This is another post in the series Because You Can. This time, I will claim that the fact that you can put error bars on a bar chart doesn’t mean you should.
It started with a paper by prof. Gerd Gigerenzer whose work in promoting numeracy I adore. The paper, “Natural frequencies improve Bayesian reasoning in simple and complex inference tasks” contained a simple graph that meant to convince the reader that natural frequencies lead to more accurate understanding (read the paper, it explains these terms). The error bars in the graph mean to convey uncertainty. However, the data visualization selection that Gigerenzer and his team selected is simply wrong.
First of all, look at the leftmost bar, it demonstrates so many problems with error bars in general, and in error bars in barplots in particular. Can you see how the error bar crosses the X-axis, implying that Task 1 might have resulted in negative percentage of correct inferences?
The irony is that Prof. Gigerenzer is a worldwide expert in communicating uncertainty. I read his book “Calculated risk” from cover to cover. Twice.
Why is this important?
Communicating uncertainty is super important. Take a look at this 2018 study with the self-explaining title “Uncertainty Visualization Influences how Humans Aggregate Discrepant Information.” From the paper: “Our study repeatedly presented two [GPS] sensor measurements with varying degrees of inconsistency to participants who indicated their best guess of the “true” value. We found that uncertainty information improves users’ estimates, especially if sensors differ largely in their associated variability”.
Also recall the surprise when Donald Trump won the presidential elections despite the fact that most of the polls predicted that Hillary Clinton had higher chances to win. Nobody cared about uncertainty, everyone saw the graphs!
Why not error bars?
Keep in mind that error bars are considered harmful, and I have a reference to support this claim. But why?
First of all, error bars tend to be symmetric (although they don’t have to) which might lead to the situation that we saw in the first example above: implying illegal values.

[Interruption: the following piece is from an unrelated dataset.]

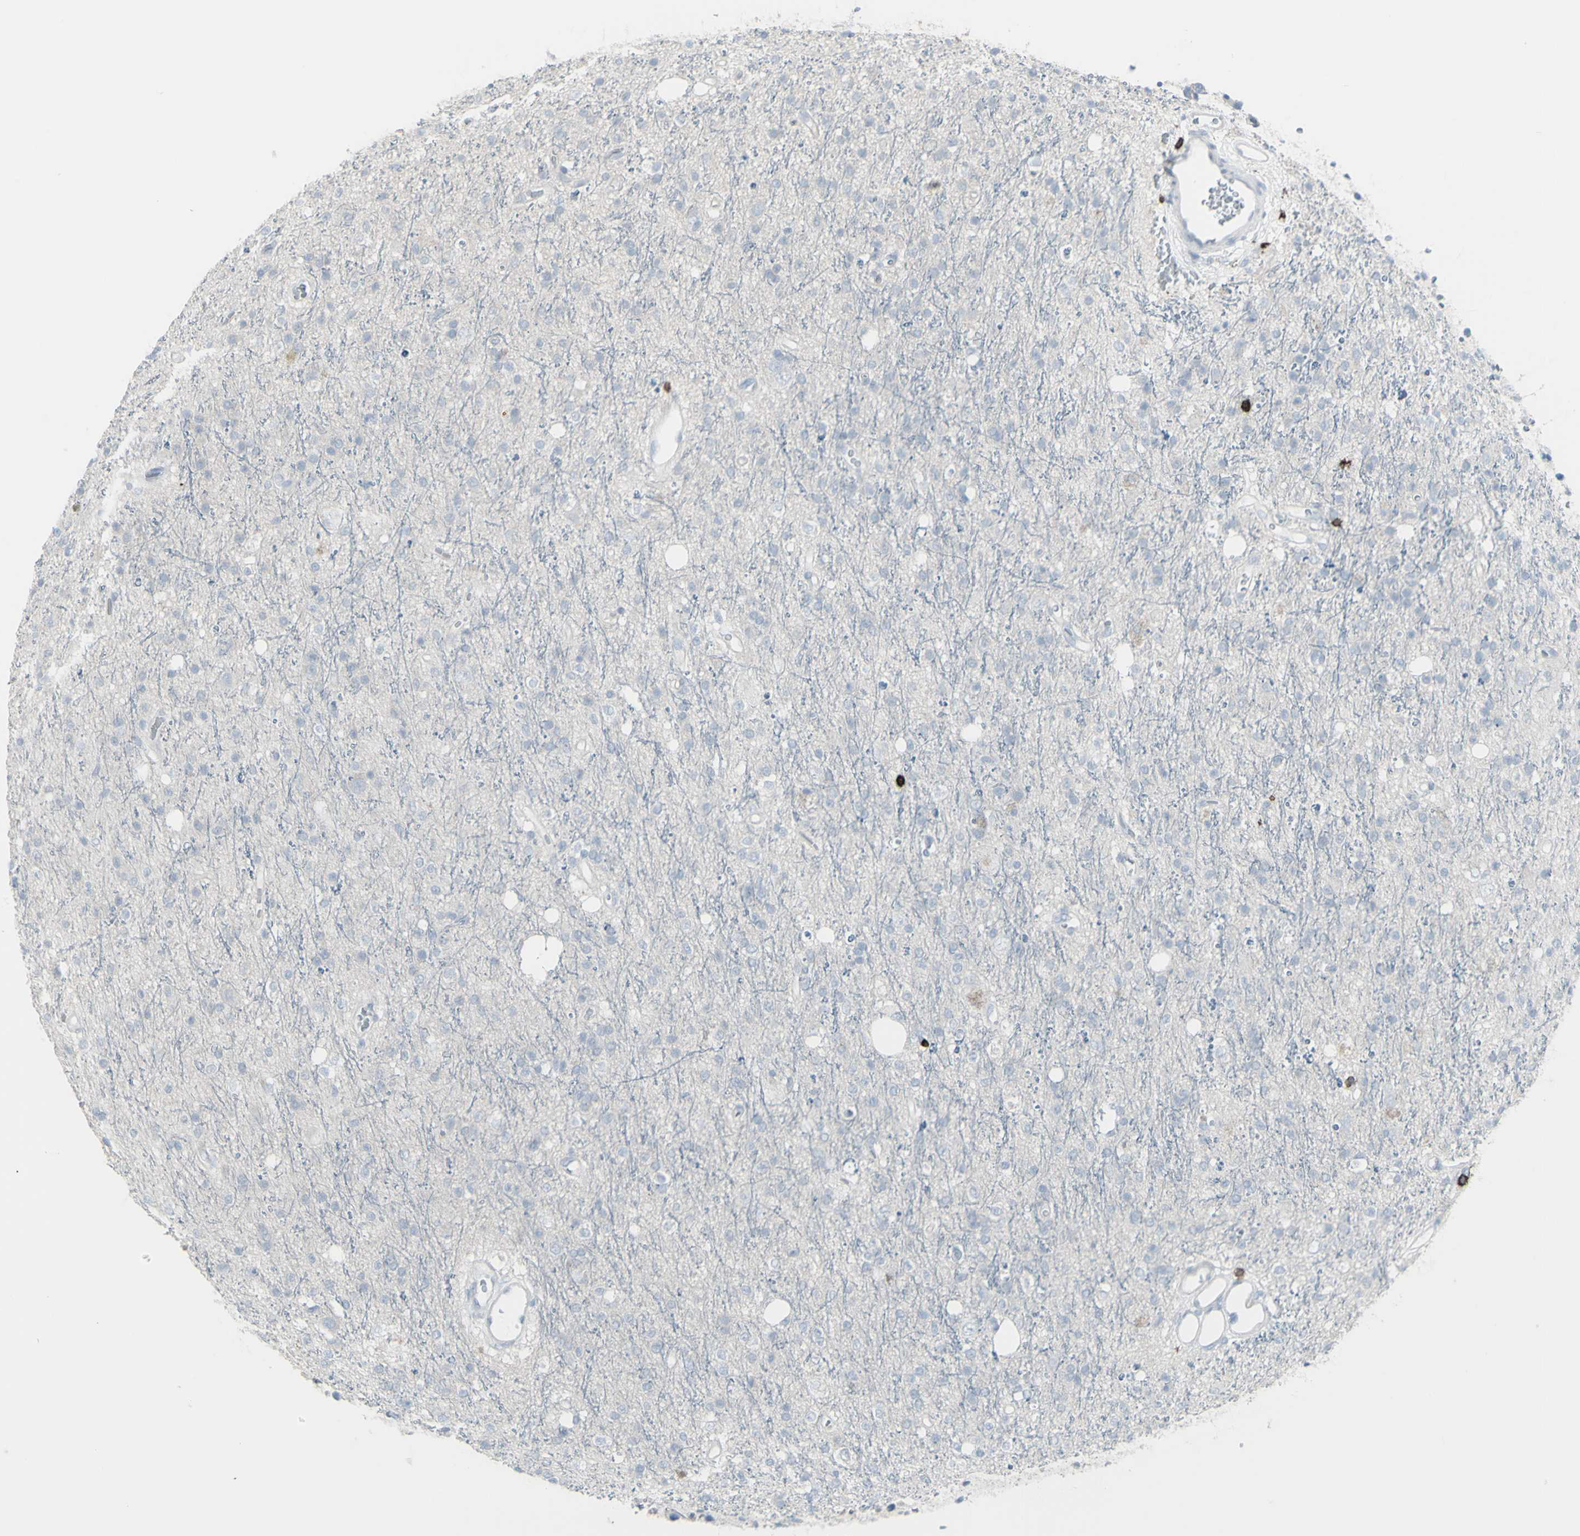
{"staining": {"intensity": "negative", "quantity": "none", "location": "none"}, "tissue": "glioma", "cell_type": "Tumor cells", "image_type": "cancer", "snomed": [{"axis": "morphology", "description": "Glioma, malignant, High grade"}, {"axis": "topography", "description": "Brain"}], "caption": "The micrograph reveals no significant positivity in tumor cells of glioma.", "gene": "CD247", "patient": {"sex": "male", "age": 47}}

Secondly, error bars are “rigid”, implying that there is a certain hard threshold. Sometimes the threshold indeed exists, for example a threshold of H0 rejection. But most of the time, it doesn’t.
More specifically to bar plots, error lines break the bar analogy and are hard to read. First, let me explain the “bar analogy” part.
The thing with bar charts is that they are meant to represent physical bars. A physical bar doesn’t have soft edges and adding error lines simply breaks the visual analogy.
Another problem is that the upper part of the error line is more visible to the eye than the lower one, the one that is seen inside the physical bar. See?
But that’s not all. The width of the error bars separates the error lines and makes the comparison even harder. Compare the readability of error lines in the two examples below
The proximity of the error lines in the second example (take from this site) makes the comparison easier.
Are there better alternatives?
Yes. First, I recommend reading the “Error bars considered harmful” paper that I already mentioned above. It not only explains why, but also surveys several alternatives
Nathan Yau from flowingdata.com had an extensive post about different ways to visualize uncertainty. He reviewed ranges, shades, rectangles, spaghetti charts and more.
Claus Wilke’s book “Fundamentals of Data Visualization” has a dedicated chapter to uncertainty with and even more detailed review [link].
“Visualize uncertainty about the future” is a Science article that deals specifically with forecasts
Robert Kosara from Tableu experimented with visualizing uncertainty in parallel coordinates.
There are many more examples and experiments, but I think that I will stop right now.
The bottom line
Communicating uncertainty is important.
Know your tools.
Try avoiding error bars.
Bars and bars don’t combine well, therefore, try harder avoiding error bars in bar charts.